WebQuest: A Benchmark for Multimodal QA on Web Page Sequences
Maria Wang, Srinivas Sunkara, Gilles Baechler, Jason Lin, Yun Zhu, Fedir Zubach, Lei Shu, Jindong Chen
TL;DR
WebQuest introduces a multimodal benchmark for QA across sequences of web pages, addressing a gap where users increasingly rely on cross-site information retrieval. It defines three QA categories—single-screen, multi-screen, and trace QA—to evaluate information extraction, multimodal retrieval, and navigation-based reasoning using both proprietary and open-source models. The study reveals a pronounced gap between single-screen and multi-screen reasoning, with Chain-of-Thought prompting providing notable gains, especially in multi-screen and trace tasks. The work highlights practical implications for developing robust web agents and suggests directions like OCR, DOM-aware representations, and interactive multi-turn dialogues to advance cross-page UI reasoning.
Abstract
The rise of powerful multimodal LLMs has enhanced the viability of building web agents which can, with increasing levels of autonomy, assist users to retrieve information and complete tasks on various human-computer interfaces. It is hence necessary to build challenging benchmarks that span a wide-variety of use cases reflecting real-world usage. In this work, we present WebQuest, a multi-page question-answering dataset that requires reasoning across multiple related web pages.
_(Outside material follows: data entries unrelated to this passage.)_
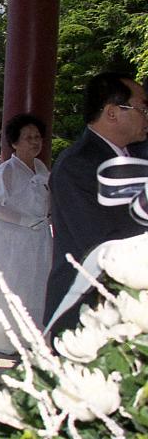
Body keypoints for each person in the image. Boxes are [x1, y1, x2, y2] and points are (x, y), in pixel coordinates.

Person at [45, 72, 148, 326]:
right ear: (112, 112)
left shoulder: (133, 156)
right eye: (142, 108)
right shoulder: (78, 164)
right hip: (89, 306)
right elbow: (100, 242)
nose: (147, 116)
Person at [0, 113, 51, 354]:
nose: (34, 142)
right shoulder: (5, 170)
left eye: (38, 137)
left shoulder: (41, 168)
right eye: (28, 137)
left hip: (37, 236)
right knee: (13, 285)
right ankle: (8, 339)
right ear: (15, 142)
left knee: (37, 284)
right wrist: (26, 220)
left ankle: (34, 334)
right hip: (10, 240)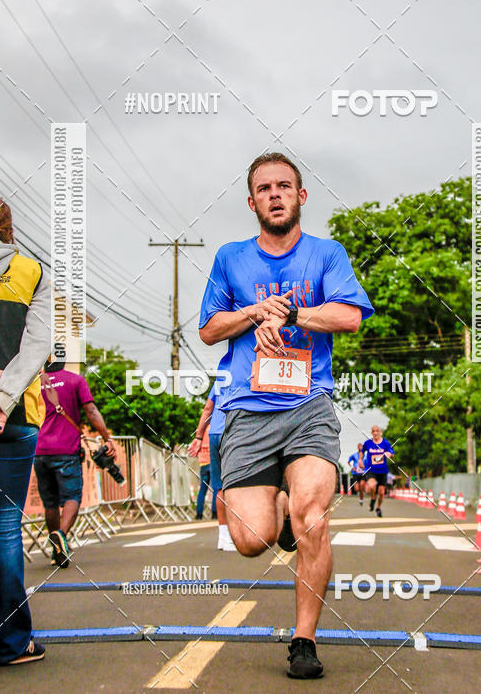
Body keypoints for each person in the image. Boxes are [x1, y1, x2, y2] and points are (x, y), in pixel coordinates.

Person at [198, 152, 373, 679]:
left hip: (308, 406)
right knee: (250, 539)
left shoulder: (326, 254)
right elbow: (208, 330)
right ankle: (279, 501)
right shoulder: (231, 258)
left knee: (313, 519)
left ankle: (303, 640)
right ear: (252, 202)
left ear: (300, 196)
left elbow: (349, 316)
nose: (275, 194)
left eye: (285, 186)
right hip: (248, 412)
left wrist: (293, 312)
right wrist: (254, 313)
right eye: (265, 188)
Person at [0, 195, 51, 668]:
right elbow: (39, 345)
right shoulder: (34, 271)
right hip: (15, 416)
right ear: (8, 227)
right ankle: (11, 643)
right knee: (5, 531)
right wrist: (2, 398)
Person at [34, 362, 115, 567]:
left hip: (39, 451)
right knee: (71, 497)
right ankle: (61, 534)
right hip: (65, 450)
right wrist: (107, 437)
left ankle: (57, 551)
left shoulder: (35, 383)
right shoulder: (76, 380)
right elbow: (91, 409)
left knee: (50, 503)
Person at [189, 386, 236, 551]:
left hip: (214, 433)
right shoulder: (247, 372)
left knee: (219, 487)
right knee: (236, 486)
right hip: (232, 433)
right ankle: (234, 535)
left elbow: (208, 408)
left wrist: (198, 437)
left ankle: (223, 537)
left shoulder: (221, 379)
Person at [361, 425, 394, 517]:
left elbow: (392, 452)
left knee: (381, 492)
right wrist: (360, 460)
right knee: (372, 485)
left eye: (377, 431)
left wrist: (389, 454)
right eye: (373, 431)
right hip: (371, 470)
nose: (375, 433)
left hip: (383, 471)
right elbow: (362, 451)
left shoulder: (385, 443)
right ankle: (372, 499)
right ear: (371, 433)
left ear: (380, 432)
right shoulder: (368, 443)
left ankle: (378, 508)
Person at [195, 425, 211, 520]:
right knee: (216, 488)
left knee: (202, 490)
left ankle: (199, 514)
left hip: (203, 463)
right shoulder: (213, 428)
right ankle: (215, 513)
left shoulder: (200, 430)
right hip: (212, 461)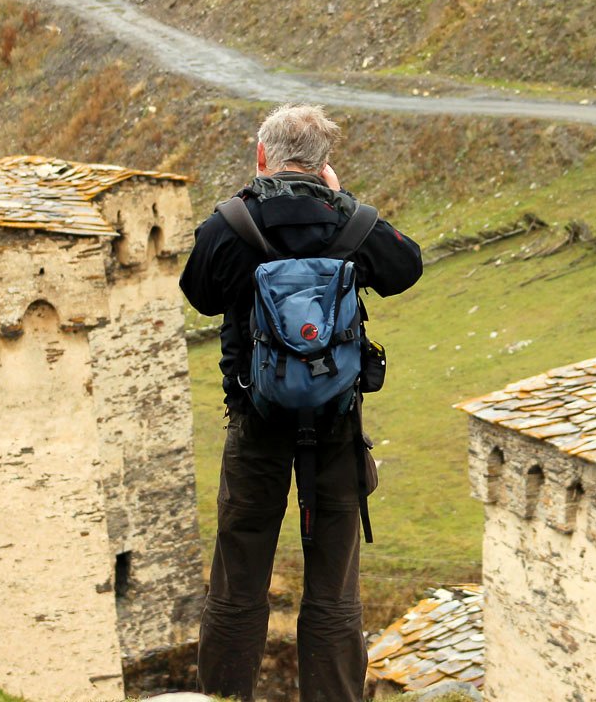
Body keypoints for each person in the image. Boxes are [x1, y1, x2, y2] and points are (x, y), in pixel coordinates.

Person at [180, 104, 422, 702]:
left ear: (262, 156)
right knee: (335, 595)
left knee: (237, 585)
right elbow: (406, 267)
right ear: (325, 164)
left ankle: (223, 698)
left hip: (256, 425)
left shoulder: (232, 224)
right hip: (337, 430)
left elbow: (199, 293)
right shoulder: (351, 222)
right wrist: (341, 204)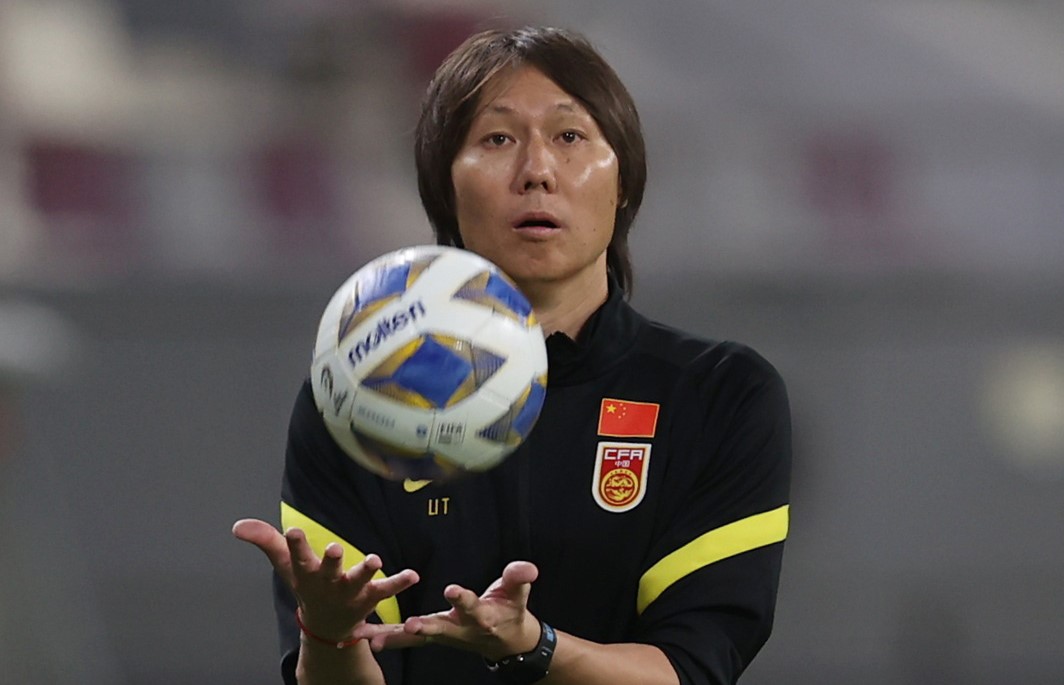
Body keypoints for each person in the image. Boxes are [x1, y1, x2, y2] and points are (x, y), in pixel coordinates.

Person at [234, 25, 792, 685]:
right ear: (444, 185)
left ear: (624, 180)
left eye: (570, 136)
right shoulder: (358, 394)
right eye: (497, 139)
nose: (537, 171)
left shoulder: (719, 394)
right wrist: (327, 630)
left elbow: (693, 668)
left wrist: (535, 646)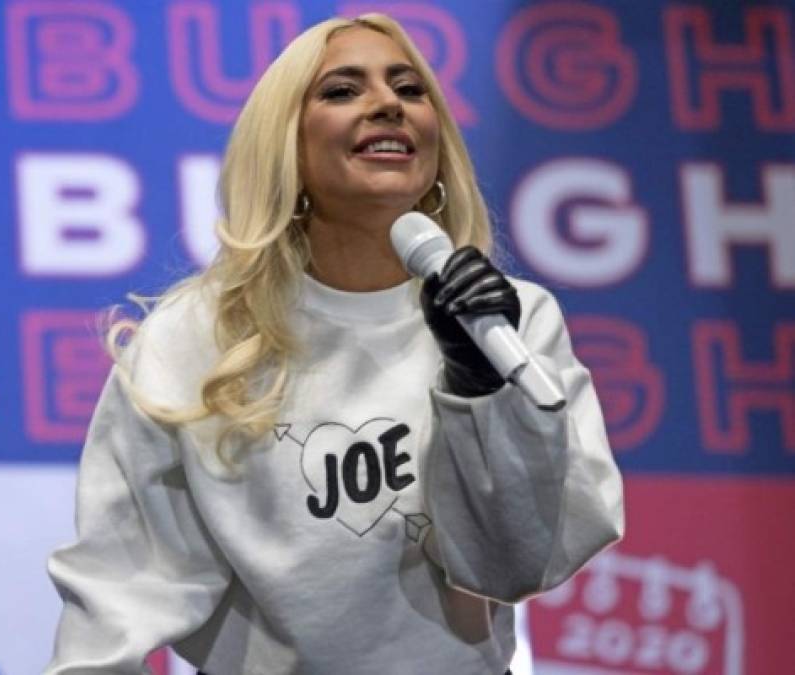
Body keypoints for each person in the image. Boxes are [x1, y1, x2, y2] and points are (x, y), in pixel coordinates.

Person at [45, 13, 623, 675]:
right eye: (343, 90)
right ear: (285, 147)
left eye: (409, 89)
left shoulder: (509, 321)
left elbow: (516, 566)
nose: (387, 104)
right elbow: (125, 582)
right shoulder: (195, 336)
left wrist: (478, 388)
In contrast to existing UI benchmarks that focus on multi-step web navigation and task completion, our dataset evaluates information extraction, multimodal retrieval and composition of information from many web pages. WebQuest includes three question categories: single-screen QA, multi-screen QA, and QA based on navigation traces. We evaluate leading proprietary multimodal models like GPT-4V, Gemini Flash, Claude 3, and open source models like InstructBLIP, PaliGemma on our dataset, revealing a significant gap between single-screen and multi-screen reasoning. Finally, we investigate inference time techniques like Chain-of-Thought prompting to improve model capabilities on multi-screen reasoning.